It may be the first musical ever attempted by students at Monroe Middle School in Wheaton. But that doesn’t mean co-directors Kathy Wessel and Julie Petrando have taken it easy on their actors. When one of them stumbled in a scene of “Annie” at a dress rehearsal, the actress asked for a do-over.
Wessel denied it and told the girl to push forward.
Meanwhile Petrando spoke to her cast and crew, going through production notes that ranged from being careful of slamming doors too loudly offstage to making sure they had their hair done right.
“We are starting it with a bang,” said Petrando, who also directs the show choir at Wheaton North High School. “We have high expectations and the kids will respond to that.”

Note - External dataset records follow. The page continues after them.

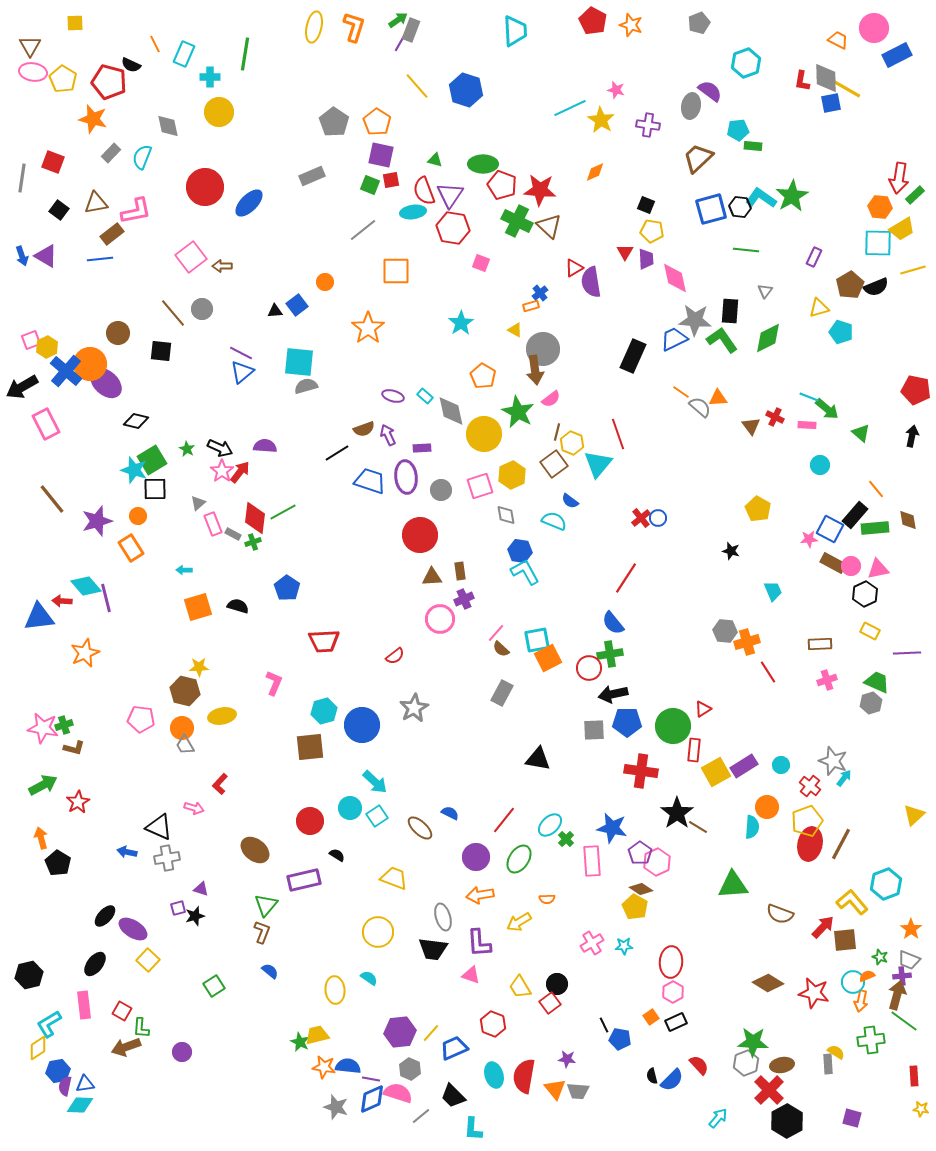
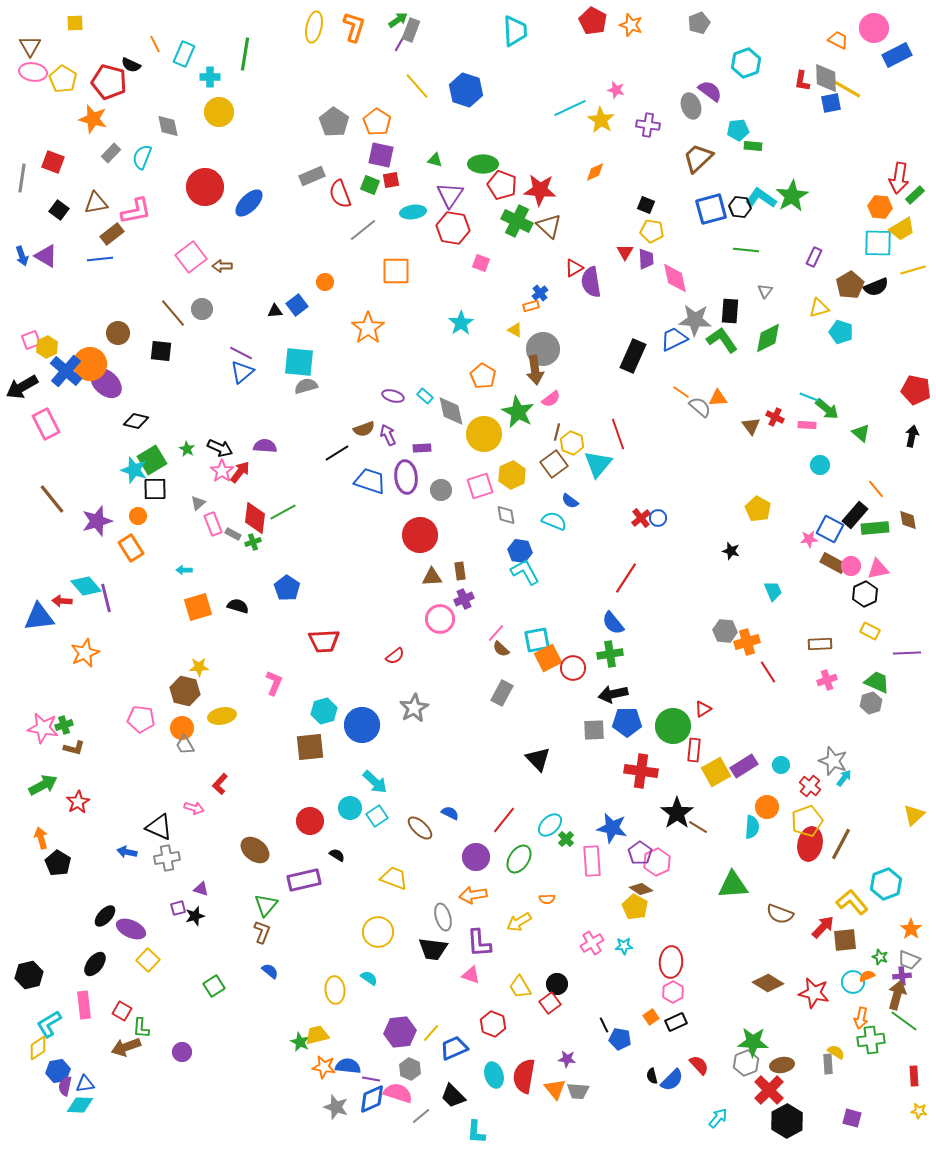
gray ellipse at (691, 106): rotated 30 degrees counterclockwise
red semicircle at (424, 191): moved 84 px left, 3 px down
red circle at (589, 668): moved 16 px left
black triangle at (538, 759): rotated 36 degrees clockwise
orange arrow at (480, 895): moved 7 px left
purple ellipse at (133, 929): moved 2 px left; rotated 8 degrees counterclockwise
orange arrow at (861, 1001): moved 17 px down
yellow star at (921, 1109): moved 2 px left, 2 px down
cyan L-shape at (473, 1129): moved 3 px right, 3 px down
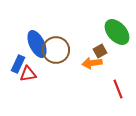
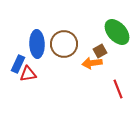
blue ellipse: rotated 24 degrees clockwise
brown circle: moved 8 px right, 6 px up
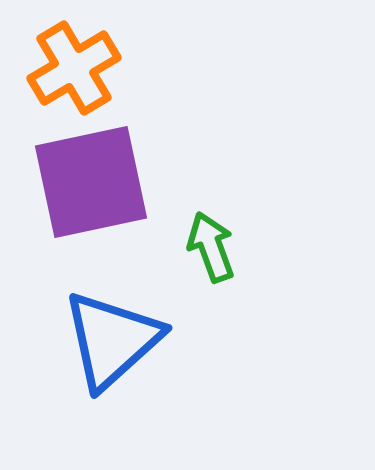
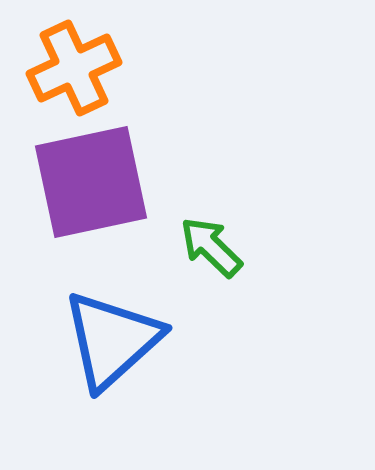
orange cross: rotated 6 degrees clockwise
green arrow: rotated 26 degrees counterclockwise
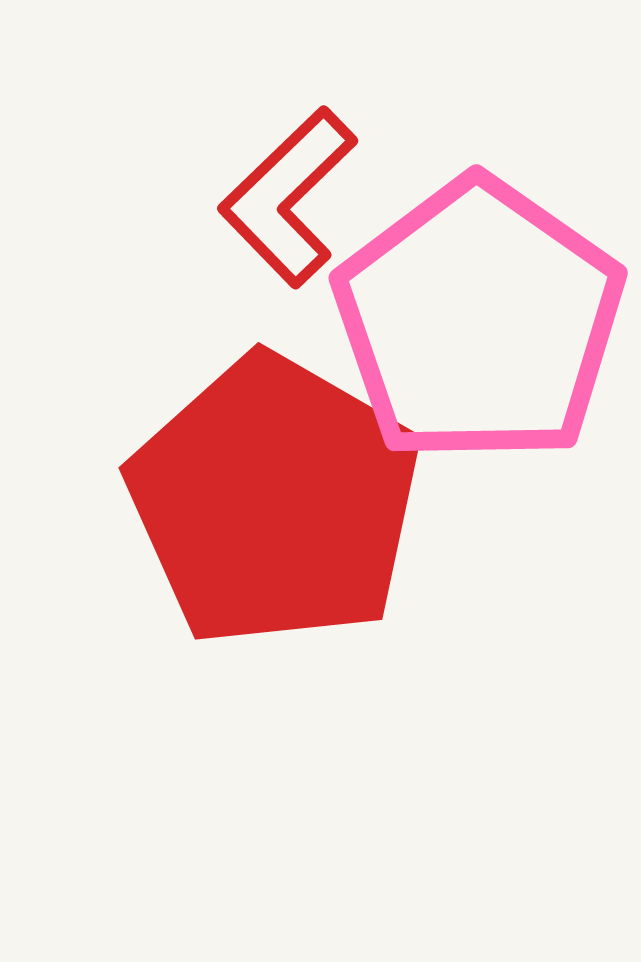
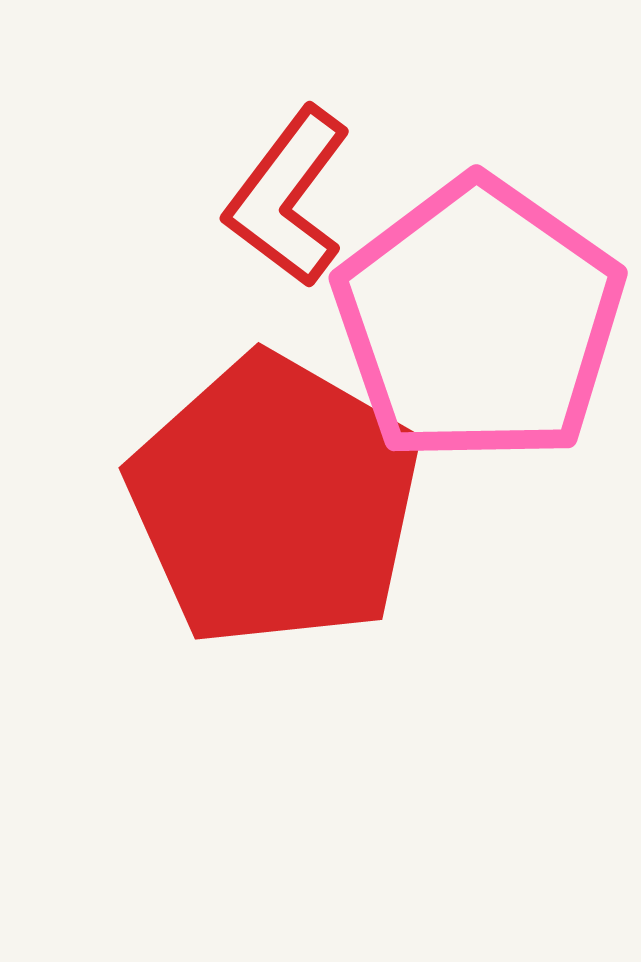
red L-shape: rotated 9 degrees counterclockwise
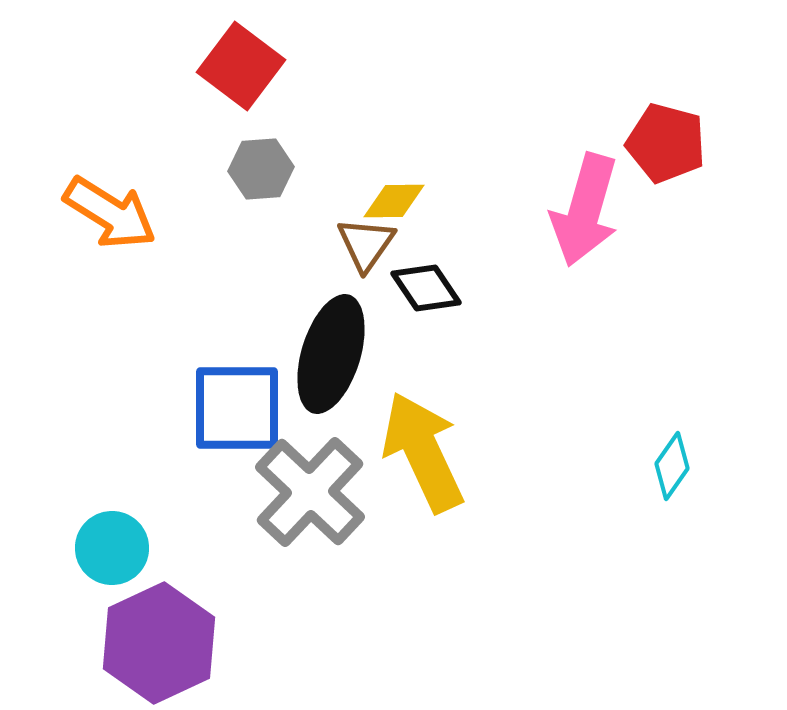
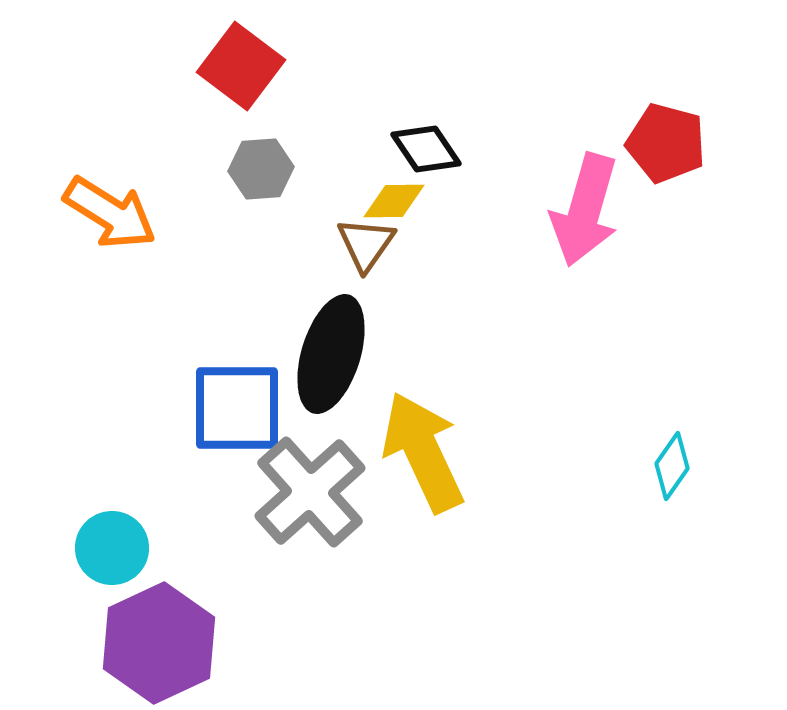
black diamond: moved 139 px up
gray cross: rotated 5 degrees clockwise
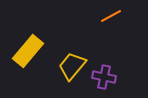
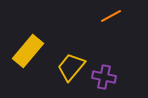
yellow trapezoid: moved 1 px left, 1 px down
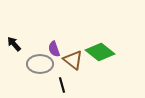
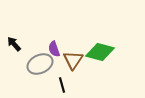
green diamond: rotated 24 degrees counterclockwise
brown triangle: rotated 25 degrees clockwise
gray ellipse: rotated 25 degrees counterclockwise
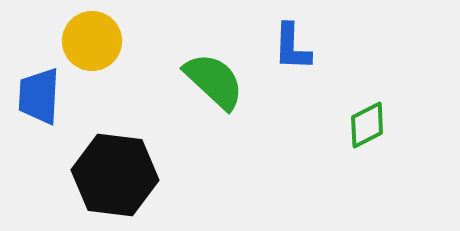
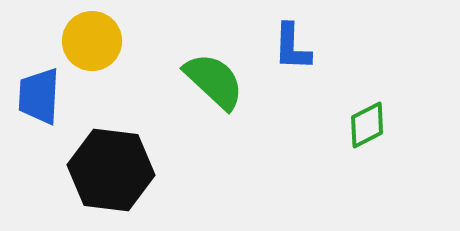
black hexagon: moved 4 px left, 5 px up
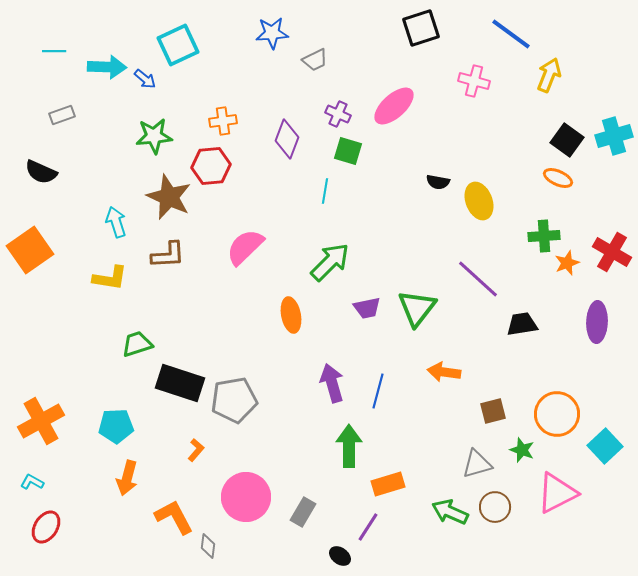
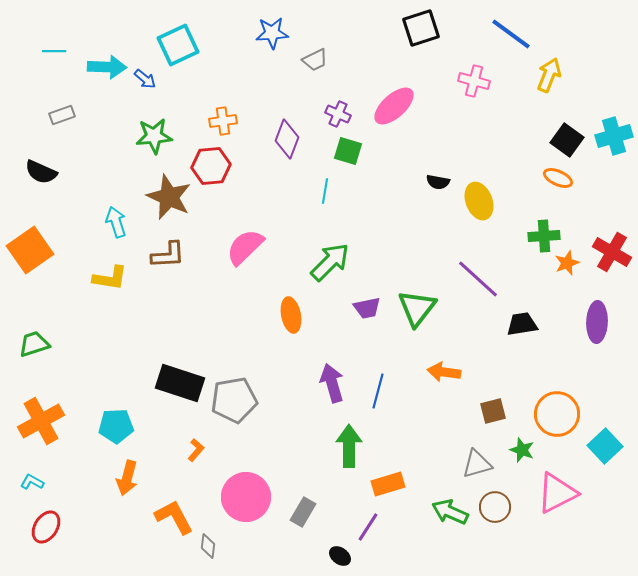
green trapezoid at (137, 344): moved 103 px left
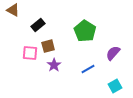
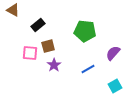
green pentagon: rotated 25 degrees counterclockwise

The curtain goes up at 7 p.m. Thursday and Friday, Nov. 10 and 11, at the school, 1855 Manchester Road, Wheaton. Tickets, $5, are available at the door.
In late September, Petrando said, Principal Jason Stipp approached her about helping the students stage a musical. Petrando immediately agreed and turned to Wessel to help out because they’ve worked together in the past.
Petrando said she has been most impressed by the actors’ willingness to show up early for rehearsals and stay late, as well as their parents’ commitment to the performance.
“It shows how much this community is craving to give these kids an opportunity like this,” she said.
But to get this opportunity, Monroe teachers had to get involved. Seventh- and eighth-grade language arts teacher Becky Rauen volunteered as soon as she heard Stipp was looking for help with the musical.
“It’s a huge juggling and balancing act,” said Rauen, who also coaches cross country at the school. “But it’s just another plate to have in the air.”
The 1977 Broadway musical, based upon an earlier comic strip, follows the orphan Annie as she forges a friendship with a millionaire who had invited her to his home. Once the budding friendship develops, the pair seek Annie’s parents, but to no avail.
The musical has also given some students exposure to new facets of theater. As Oliver “Daddy” Warbucks, 13-year-old Jonny Silva discovered he had a hidden talent: singing.
“I didn’t know I would get the part because I didn’t think I had a good singing voice,” he said.
But Jonny was cast as Warbucks
And as the cast and crew has gone through weeks of rehearsal and working together, they have formed a close bond that comes out during and after the rehearsals.
“It’s a lot of stress, but the way to control it is to just have fun with it, joke around but also keep serious,” said 13-year-old Alyna Wilson, who plays one of the orphans in the musical.
Kiara McGee, 12, said the work has been somewhat difficult but is worth it in the end.